Secondo l’accusa, a inchiodare Tortora sarebbe stato un appunto preciso sull’agendina trovata a casa del camorrista Giuseppe Puca ‘O’Giappone’. Su una pagina un cognome, ricondotto erroneamente al conduttore e poi rivelatosi di un tale Tortona.
Rilasciato nel gennaio 1984, il 17 settembre 1985 è stato condannato a 10 anni di reclusione. La sua totale estraneità ai fatti contestati è stata riconosciuta in via definitiva il 15 settembre 1986, con l’assoluzione disposta dalla Corte d’appello di Napoli. Una sentenza pesante come un macigno su chi ha infangato l’onorabilità di Tortora, confermata in Cassazione nel 1987.
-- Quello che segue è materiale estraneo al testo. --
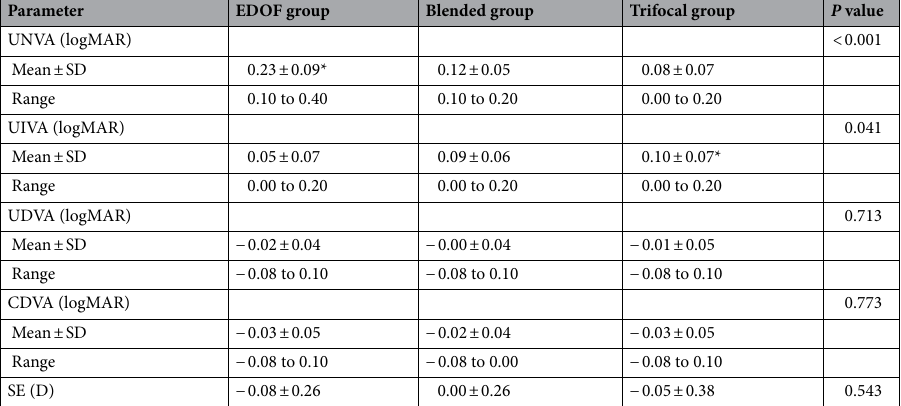
Table 2. Postoperative binocular visual acuity and spherical equivalent of the EDOF group, blended group and trifocal group. UNVA uncorrected near visual acuity, UIVA uncorrected intermediate visual acuity, UDVA uncorrected distance visual acuity, CDVA corrected distance visual acuity, SE spherical equivalent, logMAR logarithm of the minimum angle of resolution, D diopters, SD standard deviation. P < 0.05 means statistically significant difference. *means statistically significant difference compared with other groups.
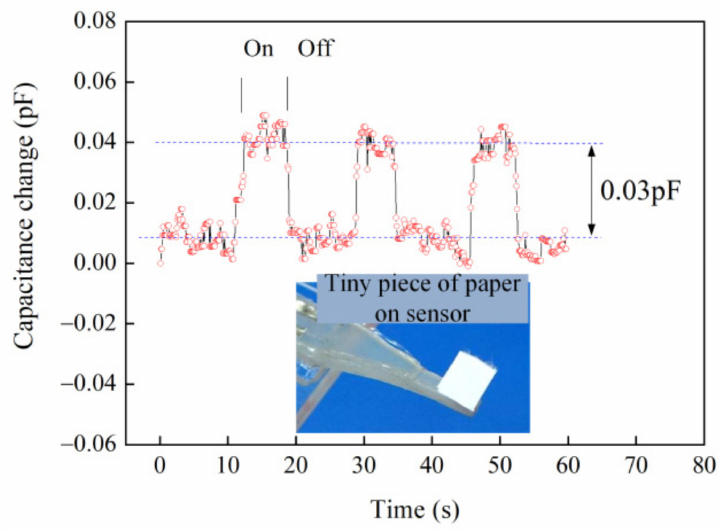
Figure 13. Capacitance change with time for placing on and off a tiny piece of paper (2 mgf). To compare with the flexible capacitive and resistive pressure sensors in the literatures, the sensitivity of the No.1 sensor was discussed for pressure measurement. According to the performances test of force sensing in Section 3.3.1, the fitting relationship between the capacitance change ( ∆ C ) and the force ( F ) was ∆ C = 1.660 F . The relative capacitance change was defined as ∆ C / C 0 . The initial capacitance ( C 0 ) of the No.1 sensor is 51.44 pF. Based on this, the fitting relationship between the relative capacitance change and force was ∆ C / C 0 = 0.0323 F . The force ( F ) in the above equation can be converted into pressure ( P ), that is equal to F divided by the area of the PET plate (3 mm 2 × 3 mm 2 ) fixed to the free end of the beam. Hence, the relationship between the relative capacitance change and the pressure was ∆ C / C 0 = 0.290 P . The sensitivity of No.1 sensor was 0.290 kPa − 1 for pressure measurement. These results make our tactile sensor more sensitive than some flexible capacitive and resistive pressure sensors, as shown in Table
Il ritorno di Enzo Tortora a Portobello
Quella di Enzo Tortora suona come una riabilitazione mai del tutto compiuta, perché i suoi anni più belli, macchiati da ingiuste accuse, non si possono restituire incolumi alla dimensione di innocenza che ha sempre caratterizzato la sua anima.
Il conduttore, con un passato da eurodeputato nel Partito Radicale, è tornato in televisione, al timone del suo storico show Portobello, il 20 febbraio 1987. Una standing ovation lo ha accolto in studio, prima del suo celebre saluto introdotto da una formula che resterà impressa nella storia del piccolo schermo: “Dunque, dove eravamo rimasti?“.
Lui è rimasto lì, nel ricordo di quanti lo hanno amato e hanno sempre creduto nella sua purezza. La giustizia, per una volta, dall’altra parte: quella sbagliata.